■ **What the task requires**: Please return the listing below from the line with "left front paw: (142, 342)" through its last line, exactly, and include nothing else.

***

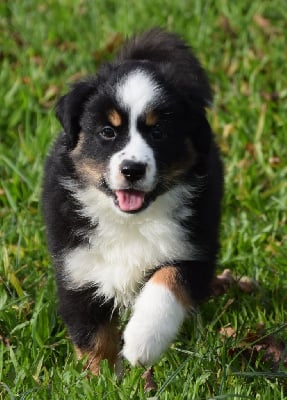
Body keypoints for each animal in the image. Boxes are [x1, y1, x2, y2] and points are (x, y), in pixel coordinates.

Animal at [42, 28, 224, 376]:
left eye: (159, 133)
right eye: (107, 132)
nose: (132, 169)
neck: (130, 221)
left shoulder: (194, 248)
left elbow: (167, 281)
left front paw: (142, 342)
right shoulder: (76, 264)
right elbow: (93, 334)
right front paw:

***

■ **Response to the task**:
left front paw: (142, 342)
right shoulder: (76, 264)
right elbow: (93, 334)
right front paw:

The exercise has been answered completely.